The doctrine of the Privity of Contract is that a contract is based upon agreement between or among parties and therefore only the parties to that agreement have consented to contractual responsibility. .
There however exist contracts conferring benefits upon third parties. The common law reasoned that, first, only a promisee may enforce the promise, meaning that if the third party is not a promisee he is not privy to the contract. .
Thus if A promises B that, in return for a consideration provided by B, A will do something for C, C is not a promisee and is unable to enforce the promise. Secondly, there is the principle that consideration must move from C. Thus A may make a promise to both B and C, with a consideration provided by B, that he will do something for C's benefit. Here C is clearly a promisee but no consideration has moved from him, meaning C is unable to enforce the promise. .
The two principles of Privity and Consideration have become entwined, but the Law Commission has suggested that two separate policy issues can be identified, namely, the doctrine of privity has two aspects. The first aspect, which is the crux of our present discussion, is that, as a general rule, a person cannot acquire and enforce rights under a contract to which he is not a party.

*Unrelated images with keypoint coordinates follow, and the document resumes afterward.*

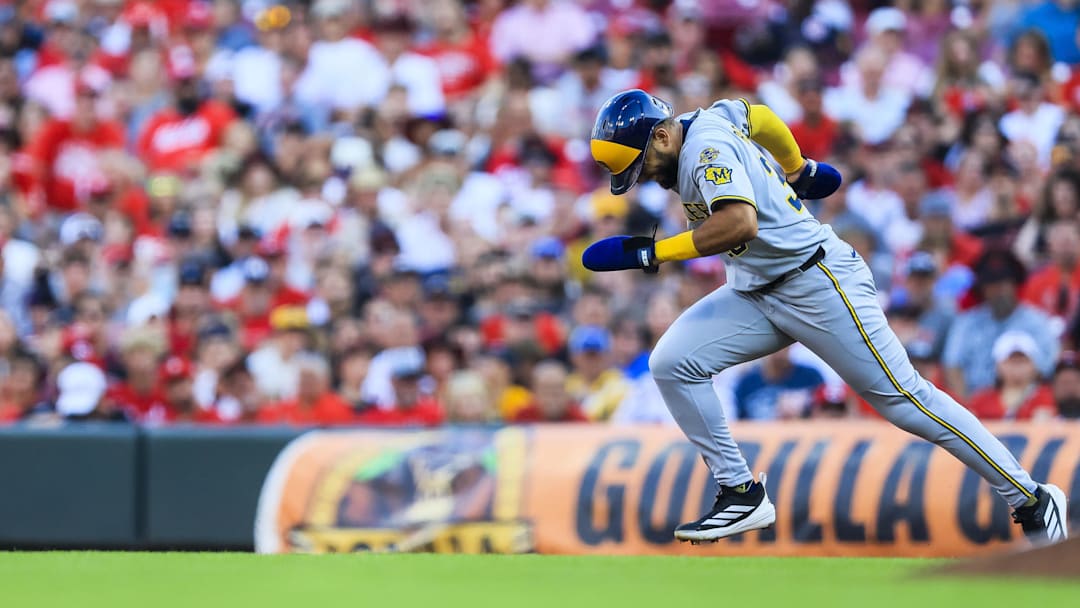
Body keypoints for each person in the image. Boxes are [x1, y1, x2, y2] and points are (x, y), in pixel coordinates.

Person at [583, 89, 1067, 544]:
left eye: (642, 165)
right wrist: (798, 167)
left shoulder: (704, 149)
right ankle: (740, 492)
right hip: (756, 289)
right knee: (672, 363)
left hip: (816, 281)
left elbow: (739, 223)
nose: (644, 178)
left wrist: (653, 253)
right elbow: (759, 116)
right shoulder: (707, 119)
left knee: (907, 401)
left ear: (661, 136)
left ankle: (1031, 498)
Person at [966, 332, 1057, 421]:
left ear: (1034, 366)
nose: (1017, 366)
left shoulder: (1045, 397)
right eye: (1011, 361)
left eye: (1022, 361)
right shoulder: (981, 400)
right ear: (998, 365)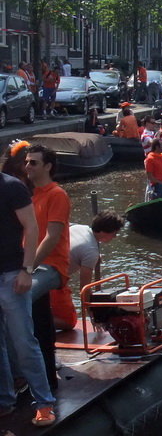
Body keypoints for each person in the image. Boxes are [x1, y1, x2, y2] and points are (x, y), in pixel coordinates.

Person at [0, 154, 56, 426]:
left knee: (24, 342)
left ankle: (44, 402)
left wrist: (27, 270)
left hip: (11, 273)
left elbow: (31, 228)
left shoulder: (11, 186)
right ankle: (4, 401)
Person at [24, 144, 69, 393]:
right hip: (29, 265)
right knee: (40, 319)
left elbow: (52, 237)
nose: (27, 166)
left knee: (19, 296)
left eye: (33, 162)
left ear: (48, 166)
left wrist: (28, 267)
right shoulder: (30, 195)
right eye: (27, 162)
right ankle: (42, 372)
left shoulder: (57, 194)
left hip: (50, 266)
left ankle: (28, 370)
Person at [67, 210, 124, 306]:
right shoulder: (91, 251)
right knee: (68, 320)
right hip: (53, 279)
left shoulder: (79, 228)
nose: (115, 237)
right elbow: (84, 288)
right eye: (114, 233)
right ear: (103, 232)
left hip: (43, 265)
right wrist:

The doctrine of privity at common law is generally considered to have been established in Tweddle v Atkinson.
The court in that case held that, in the words of Wightman J, "no stranger to the consideration could take advantage of a contract though made for his benefit." .
That is to say, a third party to a contract, not having provided consideration himself, cannot enforce the contract even if it has been entered into for his benefit. .
The rule was affirmed in Dunlop Pneumatic Tyre Co Ltd v Selfridge & Co Ltd, when the House of Lords accepted that it was a fundamental principle of law that only a party to a contract who had provided consideration could sue on it.